Son zamanlarda PKK'ya yönelik yapılan uyuşturucu operasyonları, gözleri bir kez daha terör örgütünün finansman kaynağı tarlalara çevirmişti. Terör örgütünün en önemli gelir kaynağı keneviri, Doğu ve Güneydoğu'da halka tehditle ektirdiği, eylem ve saldırılar öncesi gençlere esrar içirildiği ortaya çıkmıştı.
Bugün'den Gültekin Avcı, PKK'nın sadece Lice'de 5000 ton uyuşturucuya sahip olduğu ve bunun da istihbarat kurumları tarafından bilindiğini ifade etmişti. PKK'nın ülkemizdeki uyuşturucu trafiğine ve Hint keneviri tarlalarına yönelik yeterli ve etkili operasyonlar yapılmadığına dikkat çeken Avcı, hükümetin PKK'nın uyuşturucu potansiyelinin üzerine kararlılıkla gitmesi, bu konuda polis ve jandarma birimlerini tam performans çalıştırması gerektiğini belirtmişti.
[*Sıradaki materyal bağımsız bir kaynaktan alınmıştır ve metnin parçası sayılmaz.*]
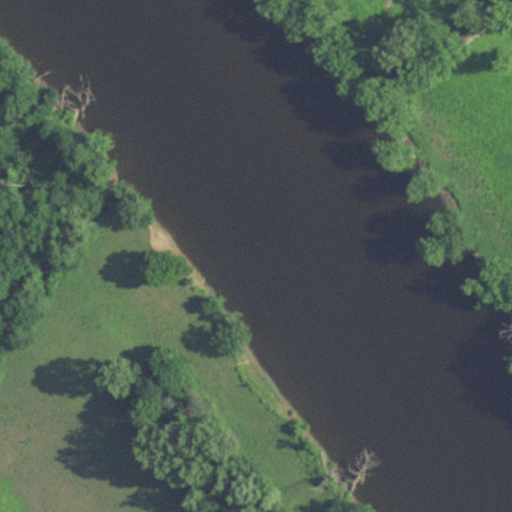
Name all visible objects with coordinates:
river: (307, 254)
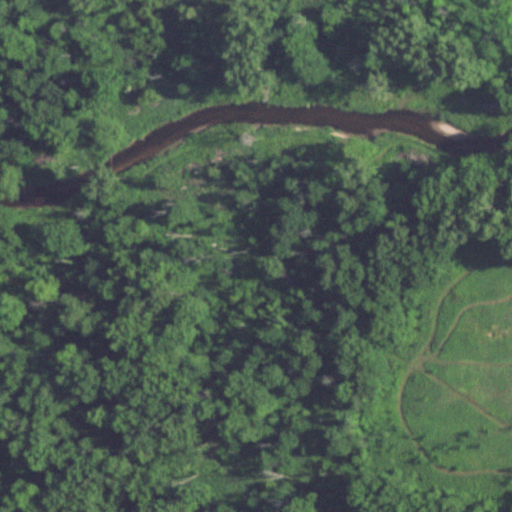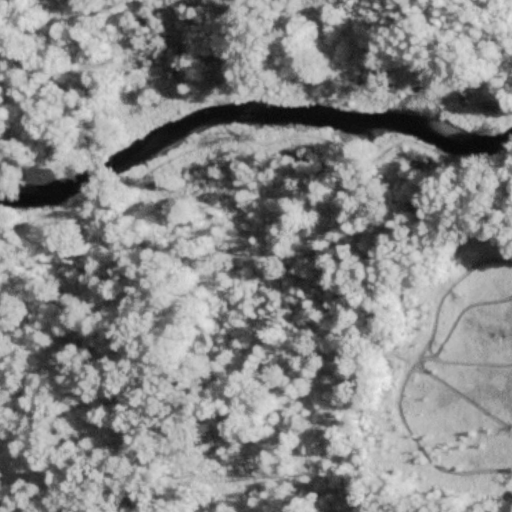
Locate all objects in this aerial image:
river: (272, 113)
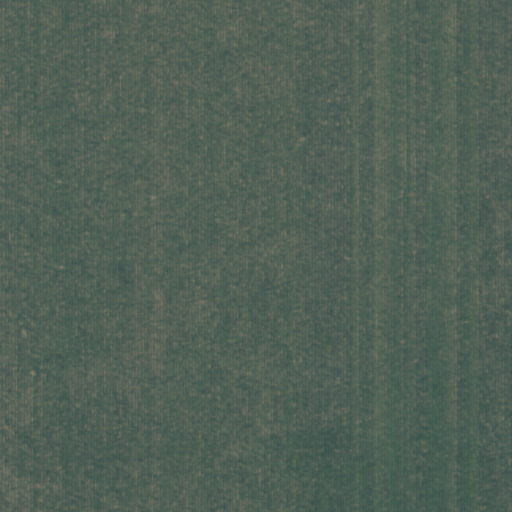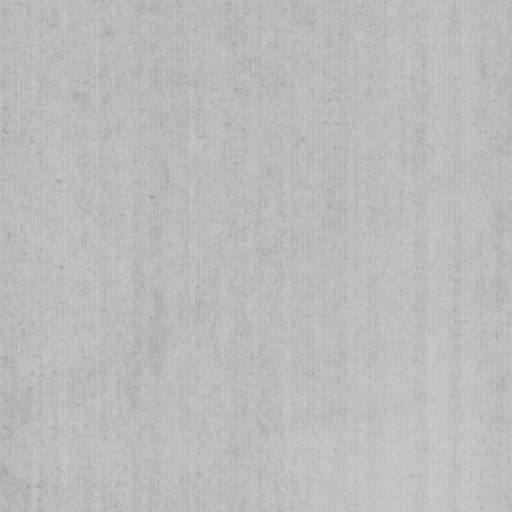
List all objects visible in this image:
crop: (256, 256)
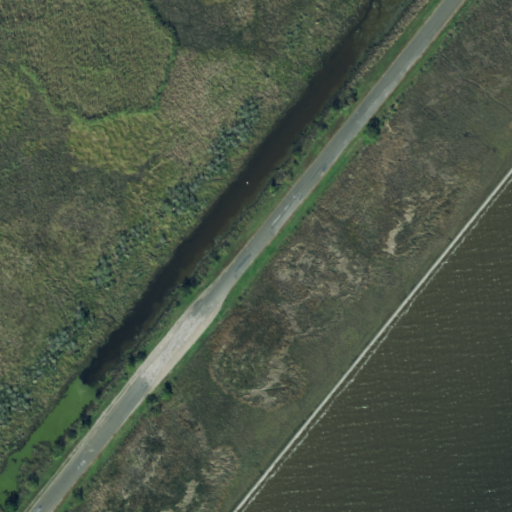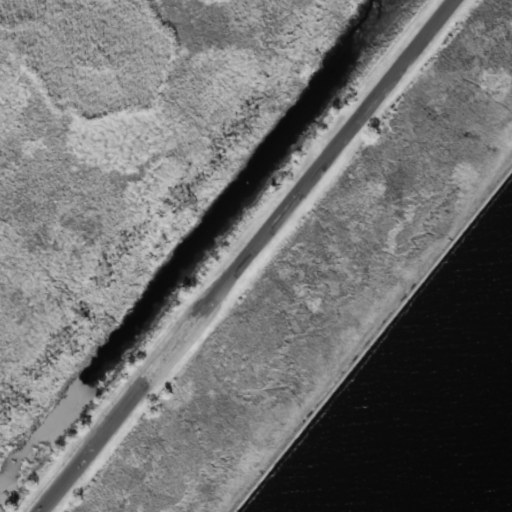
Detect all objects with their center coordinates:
road: (247, 256)
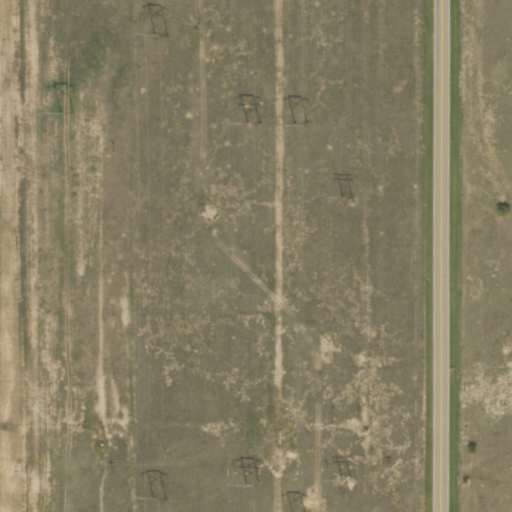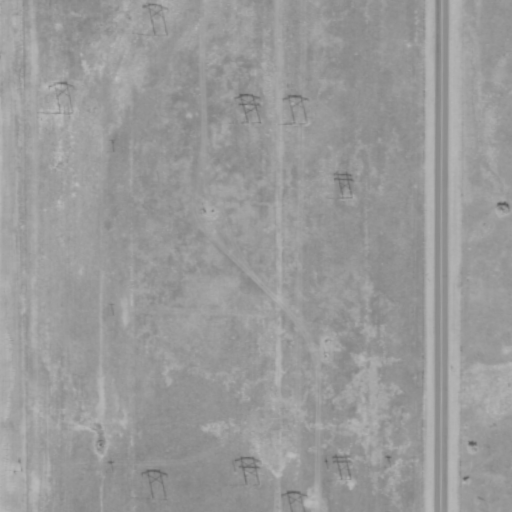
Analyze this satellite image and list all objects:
power tower: (155, 33)
power tower: (60, 111)
power tower: (247, 121)
power tower: (294, 122)
power tower: (342, 197)
power plant: (202, 256)
road: (434, 256)
power tower: (339, 467)
power tower: (248, 473)
power tower: (155, 501)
PKK'NIN UYUŞTURUCU TİCARETİNE DAYANAKÇI OLAN KAMU GÖREVLİLERİ ORTAYA ÇIKARILMALI
Avcı, konuyla ilgili önemli uyarılarda bulunmuştu: “Devlete dayanmayan bir uyuşturucu trafiği asla yürümez. Devlete ve uyuşturucuya dayanmayan bir terörün 30 yıldır yaşayamayacağı gibi. Dayanakları temizleyin. Uyuşturucu operasyonlarını engelleyenleri ve tarlaları kamufle eden devlet görevlilerini bulun. Sadece tezgahın içindeki kamu görevlileri, korucu, polis ve orta seviye askeri personel değil, bunların ağa babaları cezalandırılmalı.”
BİRİLERİ HÜKÜMETİ TUFAYA GETİRMEK İSTİYOR
Turgut Özal Üniversitesi Yrd.Doç.Dr. Mahmut Akpınar, dün Twitter'da Gültekin Avcı'nın analizi üzerine değerlendirmelerde bulundu. ‘Dağlar, taşlar nasıl uyuşturucu ve terörist oldu?' diye soran Akpınar, terörle mücadelede önemli adımlar atıldığı, askeri, polisi, jandarmasıyla bütün güvenlik birimlerinin operasyonlarda kararlı olduğu şu dönemde birilerinin hükümeti tufaya getirmek istediğini iddia etti ve “İlk defa son bir yıldır terörle kararlı, etkili mücadele başladı. Birileri hemen müzakereden, Oslo'dan, APO'yu muhatap almaktan bahsetmeye başladı“ dedi.
İKTİDAR ÖRGÜTLE PAZARLIĞA ZORLANIYOR
Başbakan Erdoğan'ın yakınındaki bazı isimlerin Erdoğan'a sürekli sürekli "oturalım" "uzlaşalım" girdileri yaptığını, örgütle pazarlığa zorladığını iddia eden Akpınar, “Örgütle pazarlık olmaz, masaya oturulmaz mı? niye olmasın ama örgüt senin boğazına basmış, sen bütün alanı ona terk etmiş iken olursa ihanettir“ dedi.
YENİ MÜZAKERE SÖYLEMLERİNİN NİHAİ HEDEFİ
“Hükümet içinde yapılanmış acemilerin elebaşı açılım, müzakere vs dedikten sonra, örgüt en az 5-6 yıl kazandı ve 2-3 vites birden büyüttü” diyen Akpınar, örgütün yine müzakere destekçileriyle kazanımını sürekli ve kalıcı kılma, fiili duruma dönüştürme niyetinde olduğuna dikkat çekti.
HÜKÜMET ÖCALAN İLE KARDEŞİ ÜZERİNDEN GÖRÜŞTÜ
Akpınar, hükümetin terör örgütü lideri Abdullah Öcalan ile kardeşi üzerinden görüştüğünü ve yeni bir Oslo için hazır olduğunu ama Öcalan'ın ve örgütün talepleri karşısında şimdilik vazgeçtiğini iddia etti.
ÖNCE ÖRGÜTÜN TEPESİNE ÇÖKÜN SONRA MASAYA OTURUN
“Kararlı ve ısrarlı kesintisiz 1-2 yıl örgütle mücadele edilsin, dağdaki unsurlar marjinalleşsin, örgütün tepesine çökün, sonra oturun masaya” diyen Akpınar, alanda canla başla mücadele eden polis ve jandarmanın hala zırhlı aracının, ağır silahının, çelik yeleğinin olmamasını eleştirdi.
Akpınar, sosyo-kültürel adımların atılmasının, Kürt dil ve kültürüyle ilgili gerekli açılımların yapılmasının gerekliliğine değinerek “Neden Kürt vatandaşlar Marksist örgütün kucağına, insafına terkedilir.” diye sordu.
EN BÜYÜK EKSİKLİK MUHALEFET
Şu anda memleketin en büyük talihsizliğinin siyasi- gayrı siyasi muhalefet eksikliği olduğunu ifade eden Akpınar, “Dişli, onurlu, sorgulayıcı aydın duruşu da yok!” Dedi. Muhalefetin kendini tekrarın veya hükümeti inkarın dışında bir argümana sahip olmadığını, çözüm ve alternatif üretmediğini belirtti.